Microstructural Abnormalities in the Contralateral Normal-appearing White Matter of Glioblastoma Patients Evaluated with Advanced Diffusion Imaging

Magn Reson Med Sci. 2023 Aug 1. doi: 10.2463/mrms.mp.2023-0054. Online ahead of print.

Abstract

Purpose: Glioblastoma patients develop recurrence in the opposite hemisphere far from the primary tumor site even after complete resection. This is one of the main reasons for short disease survival. Our aim in this study is to detect microstructural changes in the contralateral hemisphere of glioblastoma patients using different diffusion models with the fully automated tract-based spatial statistics (TBSS) method.

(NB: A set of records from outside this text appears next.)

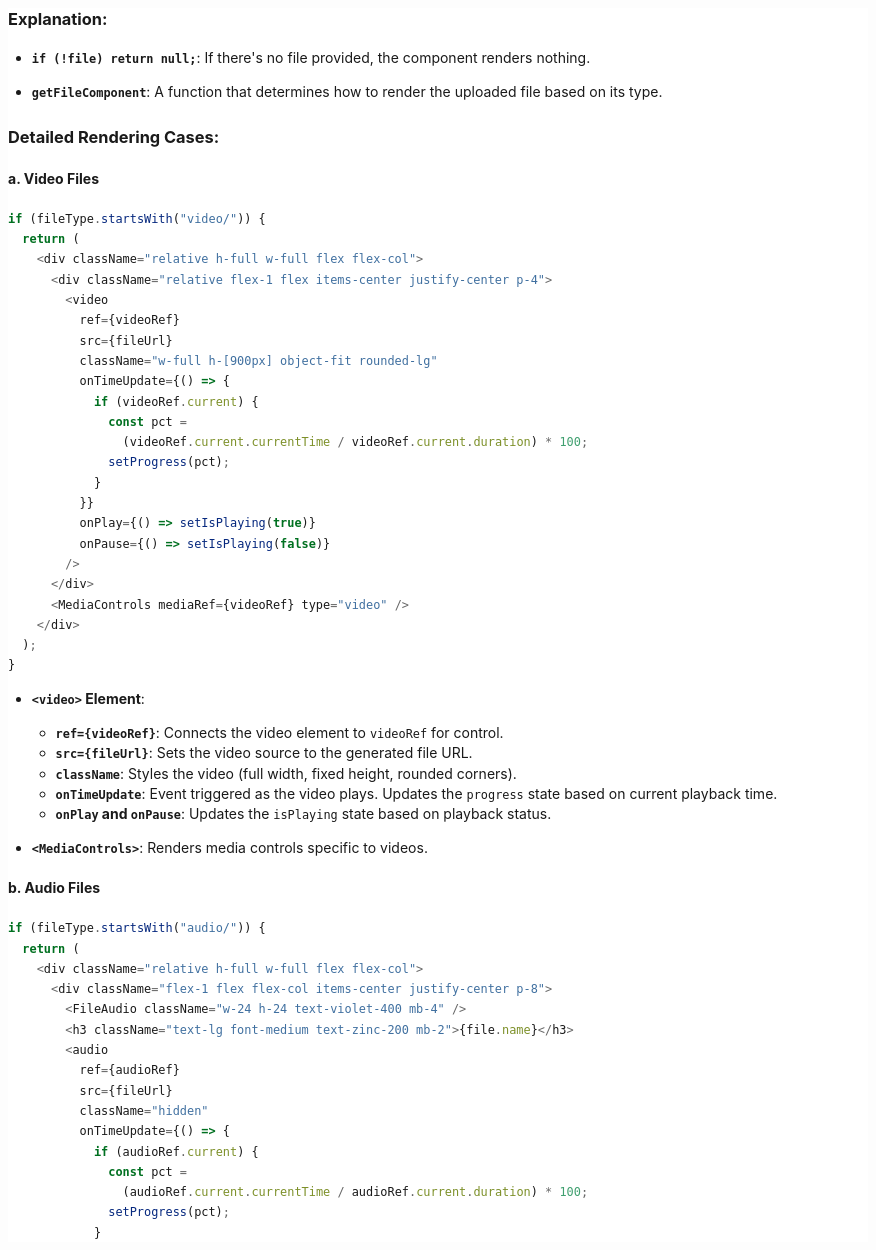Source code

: ### Explanation:

- **`if (!file) return null;`**: If there's no file provided, the component renders nothing.

- **`getFileComponent`**: A function that determines how to render the uploaded file based on its type.

### Detailed Rendering Cases:

#### a. Video Files

```javascript
if (fileType.startsWith("video/")) {
  return (
    <div className="relative h-full w-full flex flex-col">
      <div className="relative flex-1 flex items-center justify-center p-4">
        <video
          ref={videoRef}
          src={fileUrl}
          className="w-full h-[900px] object-fit rounded-lg"
          onTimeUpdate={() => {
            if (videoRef.current) {
              const pct =
                (videoRef.current.currentTime / videoRef.current.duration) * 100;
              setProgress(pct);
            }
          }}
          onPlay={() => setIsPlaying(true)}
          onPause={() => setIsPlaying(false)}
        />
      </div>
      <MediaControls mediaRef={videoRef} type="video" />
    </div>
  );
}
```

- **`<video>` Element**:
  - **`ref={videoRef}`**: Connects the video element to `videoRef` for control.
  - **`src={fileUrl}`**: Sets the video source to the generated file URL.
  - **`className`**: Styles the video (full width, fixed height, rounded corners).
  - **`onTimeUpdate`**: Event triggered as the video plays. Updates the `progress` state based on current playback time.
  - **`onPlay` and `onPause`**: Updates the `isPlaying` state based on playback status.

- **`<MediaControls>`**: Renders media controls specific to videos.

#### b. Audio Files

```javascript
if (fileType.startsWith("audio/")) {
  return (
    <div className="relative h-full w-full flex flex-col">
      <div className="flex-1 flex flex-col items-center justify-center p-8">
        <FileAudio className="w-24 h-24 text-violet-400 mb-4" />
        <h3 className="text-lg font-medium text-zinc-200 mb-2">{file.name}</h3>
        <audio
          ref={audioRef}
          src={fileUrl}
          className="hidden"
          onTimeUpdate={() => {
            if (audioRef.current) {
              const pct =
                (audioRef.current.currentTime / audioRef.current.duration) * 100;
              setProgress(pct);
            }
```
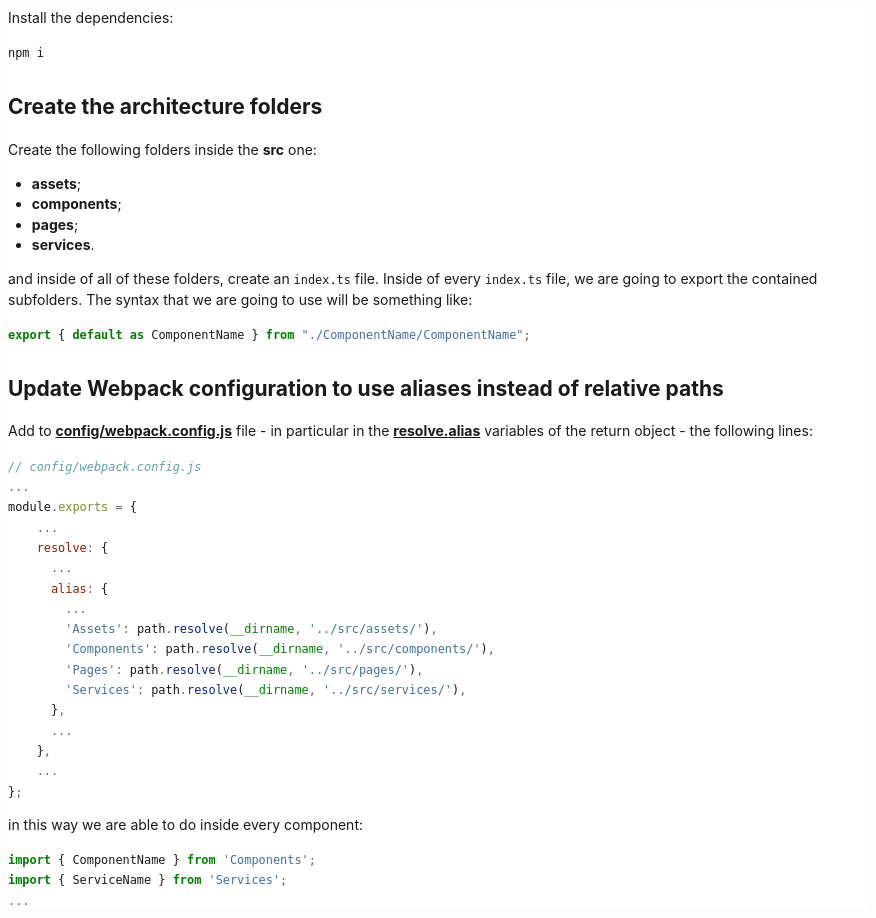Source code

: Install the dependencies:

```
npm i
```

## Create the architecture folders

Create the following folders inside the **src** one:

- **assets**;
- **components**;
- **pages**;
- **services**.

and inside of all of these folders, create an `index.ts` file. 
Inside of every `index.ts` file, we are going to export the contained subfolders. The syntax that we are going to use will be something like:

```javascript
export { default as ComponentName } from "./ComponentName/ComponentName";
```

## Update Webpack configuration to use aliases instead of relative paths

Add to **[config/webpack.config.js](https://github.com/Wavelop/cra-with-module-alias/blob/master/config/webpack.config.js)** file - in particular in the **[resolve.alias](https://github.com/Wavelop/cra-with-module-alias/blob/master/config/webpack.config.js#L291)** variables of the return object - the following lines:

```javascript
// config/webpack.config.js
...
module.exports = {
    ...
    resolve: {
      ...
      alias: {
        ...
        'Assets': path.resolve(__dirname, '../src/assets/'),
        'Components': path.resolve(__dirname, '../src/components/'),
        'Pages': path.resolve(__dirname, '../src/pages/'),
        'Services': path.resolve(__dirname, '../src/services/'),
      },
      ...
    },
    ...
};
```

in this way we are able to do inside every component:

```javascript
import { ComponentName } from 'Components';
import { ServiceName } from 'Services';
...
```
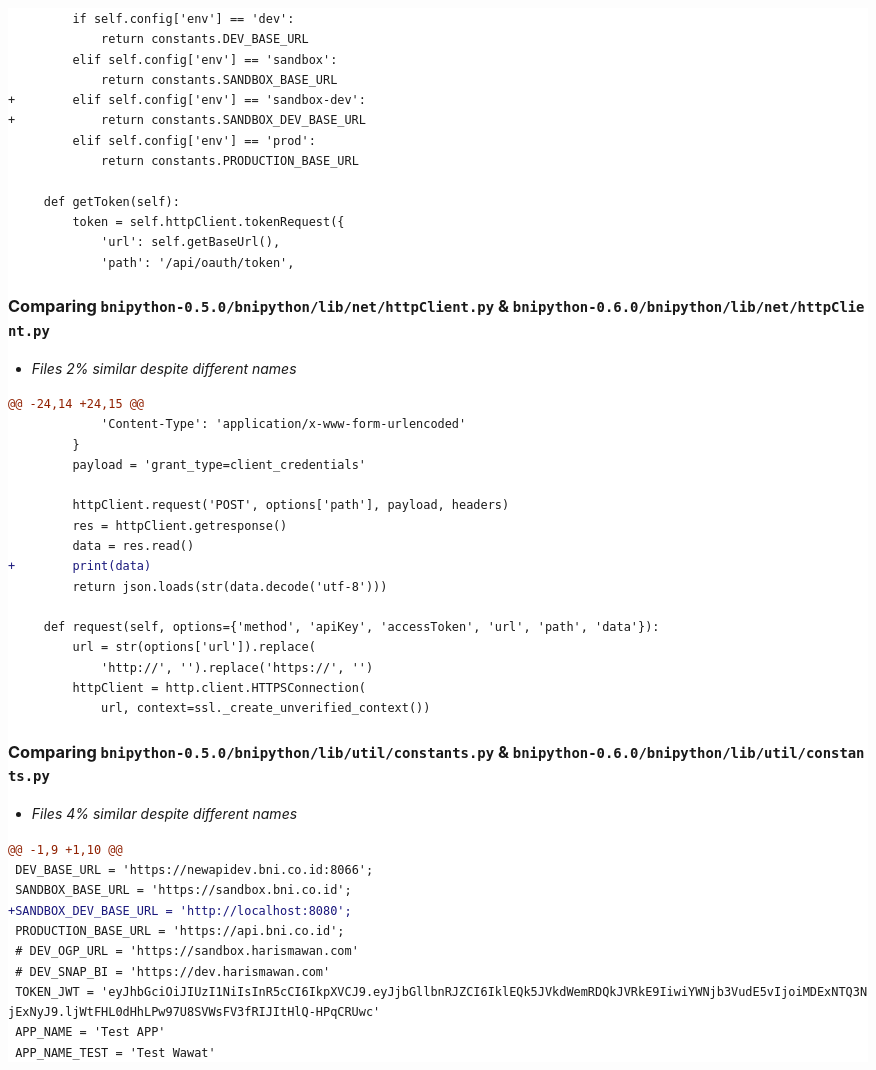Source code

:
 ```
         if self.config['env'] == 'dev':
             return constants.DEV_BASE_URL
         elif self.config['env'] == 'sandbox':
             return constants.SANDBOX_BASE_URL
+        elif self.config['env'] == 'sandbox-dev':
+            return constants.SANDBOX_DEV_BASE_URL
         elif self.config['env'] == 'prod':
             return constants.PRODUCTION_BASE_URL
 
     def getToken(self):
         token = self.httpClient.tokenRequest({
             'url': self.getBaseUrl(),
             'path': '/api/oauth/token',
```

### Comparing `bnipython-0.5.0/bnipython/lib/net/httpClient.py` & `bnipython-0.6.0/bnipython/lib/net/httpClient.py`

 * *Files 2% similar despite different names*

```diff
@@ -24,14 +24,15 @@
             'Content-Type': 'application/x-www-form-urlencoded'
         }
         payload = 'grant_type=client_credentials'
 
         httpClient.request('POST', options['path'], payload, headers)
         res = httpClient.getresponse()
         data = res.read()
+        print(data)
         return json.loads(str(data.decode('utf-8')))
 
     def request(self, options={'method', 'apiKey', 'accessToken', 'url', 'path', 'data'}):
         url = str(options['url']).replace(
             'http://', '').replace('https://', '')
         httpClient = http.client.HTTPSConnection(
             url, context=ssl._create_unverified_context())
```

### Comparing `bnipython-0.5.0/bnipython/lib/util/constants.py` & `bnipython-0.6.0/bnipython/lib/util/constants.py`

 * *Files 4% similar despite different names*

```diff
@@ -1,9 +1,10 @@
 DEV_BASE_URL = 'https://newapidev.bni.co.id:8066';
 SANDBOX_BASE_URL = 'https://sandbox.bni.co.id';
+SANDBOX_DEV_BASE_URL = 'http://localhost:8080';
 PRODUCTION_BASE_URL = 'https://api.bni.co.id';
 # DEV_OGP_URL = 'https://sandbox.harismawan.com'
 # DEV_SNAP_BI = 'https://dev.harismawan.com'
 TOKEN_JWT = 'eyJhbGciOiJIUzI1NiIsInR5cCI6IkpXVCJ9.eyJjbGllbnRJZCI6IklEQk5JVkdWemRDQkJVRkE9IiwiYWNjb3VudE5vIjoiMDExNTQ3NjExNyJ9.ljWtFHL0dHhLPw97U8SVWsFV3fRIJItHlQ-HPqCRUwc'
 APP_NAME = 'Test APP'
 APP_NAME_TEST = 'Test Wawat'
```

Methods: Fourteen right-sided and eleven left-sided glioblastoma patients without any treatment and eighteen age- and gender-matched controls were included in the study. Multi-shell diffusion weighted images were created with a 3T MRI device. After various preprocessing steps, images of fractional anisotropy (FA), mean diffusivity (MD), axial diffusivity (AD), radial diffusivity (RD), axial kurtosis (AK), mean kurtosis (MK), radial kurtosis (RK), intracellular volume fraction (ICVF), orientation dispersion index (ODI), and isotropic water fraction (ISO) were obtained. TBSS was used to compare diffusion tensor imaging, diffusion kurtosis imaging, and neurite orientation dispersion and density imaging parameters of right- and left-sided glioblastoma patients with the control group for the contralateral hemisphere.

Results: Both right-sided and left-sided glioblastoma patients have shown an increase in MD and ODI in the contralateral hemisphere. While right-sided glioblastoma patients showed an increase in RD, AD, and ISO in a more limited area in the contralateral hemisphere, left-sided glioblastoma patients showed an increase in MK and AK. FA, ICVF, and RK did not show any difference in both groups.

Conclusion: There are microstructural changes in the contralateral hemisphere in glioblastoma patients, and these changes differ between right-sided and left-sided glioblastoma patients.

Keywords: diffusion kurtosis imaging; glioblastoma; glioma; neurite orientation dispersion and density imaging.